I preach happiness all the time in my amazing community of entrepreneurs — I’d love for you to be a part. At the very least, follow me on Twitter, Facebook or Instagram— I promise, I’ll make you smile at least once a day. Because, let’s be honest — who wants to follow the person who’s always miserable?

Join the discussion 5 Comments

  • Kevin Bryce says:

    Peter, this article reminds me a lot of a great song performed by Cat Stevens “If You Want To Sing Out, Sing Out”. We’ve all had bad things happen to us. It could always be worse. It pays to remember that.

  • lwwarfel says:

    Love this, Peter! And what great lessons here for our kids and grandkids, too. Thanks for setting the example of happiness for us!

  • Ray Bodine says:

    ON point Peter; THANKS for your clarity. Cheers from your Lamb Buddy!

  • Brad Waller says:

    Agree here big time. Maybe it’s the laid back Californian in me, but I’ve always been this way. Sure I get angry, but once I get over it I an get back to life. Trade shows are a lot like flying. Everyone is some combination of cranky, sleepy, hung over, sick, sore, or any number of other maladies, and then I walk into a room smiling and people comment on it like I’m doing something they’ve never seen before. But I’m happy to see them, so I smile. I’m happy to be traveling, seeing old friends, making new ones, learning, and moving business forward.

  • Jera Corbin says:

    I love the first quote here, “Happiness is a choice, as is anger. Time is going to pass, whichever one you choose.” It’s so true, yet so hard to actually put into effect. I have had a really hard couple of weeks, and I’ve found myself getting angry at really stupid things, doing exactly what you said is pointless. I eventually distract myself by relaxing and thinking about or doing something else that makes me happy.
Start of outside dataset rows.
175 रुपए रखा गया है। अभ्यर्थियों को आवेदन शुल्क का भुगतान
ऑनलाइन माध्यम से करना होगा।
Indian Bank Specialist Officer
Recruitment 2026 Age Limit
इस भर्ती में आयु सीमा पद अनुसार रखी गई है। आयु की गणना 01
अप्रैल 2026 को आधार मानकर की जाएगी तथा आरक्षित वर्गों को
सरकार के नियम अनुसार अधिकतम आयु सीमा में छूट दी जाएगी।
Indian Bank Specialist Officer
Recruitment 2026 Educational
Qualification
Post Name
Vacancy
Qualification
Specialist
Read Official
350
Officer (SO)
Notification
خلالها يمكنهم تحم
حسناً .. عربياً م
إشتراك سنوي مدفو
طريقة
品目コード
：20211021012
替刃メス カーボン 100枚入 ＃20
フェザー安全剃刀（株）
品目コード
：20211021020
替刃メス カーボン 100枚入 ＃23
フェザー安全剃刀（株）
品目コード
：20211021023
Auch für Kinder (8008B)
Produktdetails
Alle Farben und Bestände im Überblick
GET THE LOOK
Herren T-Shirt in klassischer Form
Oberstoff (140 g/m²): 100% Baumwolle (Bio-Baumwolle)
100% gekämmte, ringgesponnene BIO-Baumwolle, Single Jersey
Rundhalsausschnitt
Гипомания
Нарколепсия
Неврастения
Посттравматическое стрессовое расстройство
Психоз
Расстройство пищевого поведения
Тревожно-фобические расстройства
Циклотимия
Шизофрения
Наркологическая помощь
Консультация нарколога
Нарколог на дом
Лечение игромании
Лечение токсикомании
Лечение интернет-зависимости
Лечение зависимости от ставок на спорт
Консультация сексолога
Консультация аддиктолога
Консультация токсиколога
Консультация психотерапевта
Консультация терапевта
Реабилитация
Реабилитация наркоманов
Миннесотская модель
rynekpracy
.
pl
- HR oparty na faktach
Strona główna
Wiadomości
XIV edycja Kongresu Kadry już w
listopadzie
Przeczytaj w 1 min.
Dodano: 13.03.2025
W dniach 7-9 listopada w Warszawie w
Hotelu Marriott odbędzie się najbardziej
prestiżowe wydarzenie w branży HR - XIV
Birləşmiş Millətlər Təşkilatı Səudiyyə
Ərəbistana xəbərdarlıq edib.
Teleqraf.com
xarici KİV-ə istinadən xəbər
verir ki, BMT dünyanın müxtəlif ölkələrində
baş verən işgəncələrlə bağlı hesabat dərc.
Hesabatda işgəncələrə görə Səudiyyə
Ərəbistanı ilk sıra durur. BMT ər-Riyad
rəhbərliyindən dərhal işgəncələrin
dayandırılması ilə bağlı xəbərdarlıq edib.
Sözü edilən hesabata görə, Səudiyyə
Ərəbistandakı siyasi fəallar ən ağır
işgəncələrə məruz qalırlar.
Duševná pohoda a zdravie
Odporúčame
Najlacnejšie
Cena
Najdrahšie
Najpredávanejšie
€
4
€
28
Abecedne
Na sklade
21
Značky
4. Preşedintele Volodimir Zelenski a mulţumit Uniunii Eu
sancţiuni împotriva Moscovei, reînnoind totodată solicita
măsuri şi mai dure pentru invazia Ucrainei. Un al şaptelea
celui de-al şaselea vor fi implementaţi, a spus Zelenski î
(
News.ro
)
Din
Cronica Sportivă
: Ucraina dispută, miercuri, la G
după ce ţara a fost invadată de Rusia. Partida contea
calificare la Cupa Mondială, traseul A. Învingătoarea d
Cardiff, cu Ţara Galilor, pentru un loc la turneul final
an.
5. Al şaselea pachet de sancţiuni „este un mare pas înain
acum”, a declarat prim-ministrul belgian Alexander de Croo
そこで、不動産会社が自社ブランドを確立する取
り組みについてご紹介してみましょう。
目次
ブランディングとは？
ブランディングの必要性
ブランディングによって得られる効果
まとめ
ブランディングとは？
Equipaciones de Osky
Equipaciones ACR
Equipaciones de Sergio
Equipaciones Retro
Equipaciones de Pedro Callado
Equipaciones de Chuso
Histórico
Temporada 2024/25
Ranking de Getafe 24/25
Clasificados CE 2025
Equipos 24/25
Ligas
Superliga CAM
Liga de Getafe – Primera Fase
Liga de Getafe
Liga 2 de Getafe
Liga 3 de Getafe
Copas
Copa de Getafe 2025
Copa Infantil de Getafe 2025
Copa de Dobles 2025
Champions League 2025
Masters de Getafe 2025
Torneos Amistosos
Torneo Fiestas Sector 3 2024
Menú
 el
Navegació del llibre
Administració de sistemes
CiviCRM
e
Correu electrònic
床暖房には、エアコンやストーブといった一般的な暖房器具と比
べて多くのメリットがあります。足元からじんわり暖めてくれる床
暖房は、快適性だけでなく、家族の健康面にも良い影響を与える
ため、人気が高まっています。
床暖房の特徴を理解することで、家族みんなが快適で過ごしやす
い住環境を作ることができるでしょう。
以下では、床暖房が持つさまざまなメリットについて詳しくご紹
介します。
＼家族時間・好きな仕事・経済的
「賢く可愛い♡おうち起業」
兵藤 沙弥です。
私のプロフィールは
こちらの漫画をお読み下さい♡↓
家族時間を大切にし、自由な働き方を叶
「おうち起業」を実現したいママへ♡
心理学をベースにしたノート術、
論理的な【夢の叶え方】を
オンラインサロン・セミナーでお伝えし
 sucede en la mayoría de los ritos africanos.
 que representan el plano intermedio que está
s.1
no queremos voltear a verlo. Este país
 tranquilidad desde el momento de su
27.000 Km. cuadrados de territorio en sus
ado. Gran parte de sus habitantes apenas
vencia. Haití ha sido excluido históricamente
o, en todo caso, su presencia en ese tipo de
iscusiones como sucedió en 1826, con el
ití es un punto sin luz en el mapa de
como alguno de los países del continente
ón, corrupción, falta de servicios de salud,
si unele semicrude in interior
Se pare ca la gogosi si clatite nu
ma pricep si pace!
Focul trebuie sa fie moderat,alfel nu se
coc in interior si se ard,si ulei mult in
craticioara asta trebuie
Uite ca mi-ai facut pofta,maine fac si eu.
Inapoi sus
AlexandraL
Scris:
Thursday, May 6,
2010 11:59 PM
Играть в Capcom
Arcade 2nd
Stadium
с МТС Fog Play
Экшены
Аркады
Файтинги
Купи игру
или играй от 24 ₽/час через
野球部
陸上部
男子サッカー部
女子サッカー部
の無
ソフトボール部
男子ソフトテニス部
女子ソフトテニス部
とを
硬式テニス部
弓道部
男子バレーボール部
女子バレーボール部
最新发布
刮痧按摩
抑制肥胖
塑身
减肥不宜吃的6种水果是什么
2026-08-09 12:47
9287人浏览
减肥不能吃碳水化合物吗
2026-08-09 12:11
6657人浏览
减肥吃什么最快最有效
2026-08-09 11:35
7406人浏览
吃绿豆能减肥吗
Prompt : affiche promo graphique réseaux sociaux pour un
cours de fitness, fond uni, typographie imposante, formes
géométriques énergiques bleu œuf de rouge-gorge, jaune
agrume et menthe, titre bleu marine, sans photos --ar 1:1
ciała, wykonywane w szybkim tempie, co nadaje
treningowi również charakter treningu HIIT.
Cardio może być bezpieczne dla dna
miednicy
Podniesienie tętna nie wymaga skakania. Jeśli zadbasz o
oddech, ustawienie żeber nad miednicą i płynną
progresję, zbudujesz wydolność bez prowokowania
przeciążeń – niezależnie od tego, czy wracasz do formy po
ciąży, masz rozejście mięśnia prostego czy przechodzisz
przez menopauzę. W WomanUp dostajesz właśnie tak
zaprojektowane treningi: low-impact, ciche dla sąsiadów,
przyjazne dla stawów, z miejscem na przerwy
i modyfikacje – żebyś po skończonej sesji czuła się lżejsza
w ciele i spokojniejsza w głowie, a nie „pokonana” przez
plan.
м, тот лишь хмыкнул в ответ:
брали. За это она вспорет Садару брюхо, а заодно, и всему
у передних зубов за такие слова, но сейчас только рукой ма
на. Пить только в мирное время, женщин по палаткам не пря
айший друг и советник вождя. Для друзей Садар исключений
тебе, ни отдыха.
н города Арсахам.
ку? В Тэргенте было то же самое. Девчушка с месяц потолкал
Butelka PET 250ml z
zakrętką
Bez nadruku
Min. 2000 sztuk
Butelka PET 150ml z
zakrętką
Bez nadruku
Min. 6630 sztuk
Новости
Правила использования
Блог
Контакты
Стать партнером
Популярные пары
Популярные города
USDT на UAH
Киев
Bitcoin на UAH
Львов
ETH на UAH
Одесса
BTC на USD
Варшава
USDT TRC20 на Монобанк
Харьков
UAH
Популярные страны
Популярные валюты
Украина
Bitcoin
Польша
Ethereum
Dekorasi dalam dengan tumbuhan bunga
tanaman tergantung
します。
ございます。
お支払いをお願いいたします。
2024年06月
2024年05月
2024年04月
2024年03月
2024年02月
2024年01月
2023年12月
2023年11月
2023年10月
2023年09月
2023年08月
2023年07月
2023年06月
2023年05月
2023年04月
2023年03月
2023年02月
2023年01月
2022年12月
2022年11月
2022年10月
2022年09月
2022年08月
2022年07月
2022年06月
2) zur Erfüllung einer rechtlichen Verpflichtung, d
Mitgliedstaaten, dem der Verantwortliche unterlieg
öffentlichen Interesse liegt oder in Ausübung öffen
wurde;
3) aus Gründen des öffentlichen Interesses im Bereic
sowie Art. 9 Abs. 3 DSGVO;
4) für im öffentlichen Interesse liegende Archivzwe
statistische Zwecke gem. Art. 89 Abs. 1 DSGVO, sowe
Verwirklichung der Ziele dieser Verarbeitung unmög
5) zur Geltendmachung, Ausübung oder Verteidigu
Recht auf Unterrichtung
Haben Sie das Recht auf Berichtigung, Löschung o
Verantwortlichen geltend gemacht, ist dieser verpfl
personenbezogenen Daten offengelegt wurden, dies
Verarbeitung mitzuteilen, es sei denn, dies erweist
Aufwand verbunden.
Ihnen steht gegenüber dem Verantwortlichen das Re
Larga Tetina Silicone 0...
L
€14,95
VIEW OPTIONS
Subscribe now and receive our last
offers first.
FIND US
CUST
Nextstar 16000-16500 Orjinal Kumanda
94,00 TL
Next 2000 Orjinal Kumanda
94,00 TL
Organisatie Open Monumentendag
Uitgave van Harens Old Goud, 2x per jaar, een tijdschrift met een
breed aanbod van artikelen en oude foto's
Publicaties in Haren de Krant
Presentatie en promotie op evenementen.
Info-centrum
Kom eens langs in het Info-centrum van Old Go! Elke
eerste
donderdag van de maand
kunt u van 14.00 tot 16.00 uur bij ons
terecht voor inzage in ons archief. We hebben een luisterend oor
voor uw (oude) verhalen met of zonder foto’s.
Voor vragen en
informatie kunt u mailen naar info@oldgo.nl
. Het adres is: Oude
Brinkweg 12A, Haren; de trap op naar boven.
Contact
But I’m a deep thinker and reflector, so I always end up reliving my day, and those emotions usually end up bubbling up again. I found this post to be extremely uplifting and true. You hear cliché stuff like this all the time, like life is too short, don’t let it bother you, etc, etc, etc. But it is truly so hard to not let things bother you when you have such a busy life and are particularly sensitive to other’s actions and feelings about you. I don’t know how I will make this change, but I do know it won’t happen overnight. I really feel like it will improve my overall mood and happiness, and maybe even help with my anxiety. You have yet another follower, Mr. Shankman.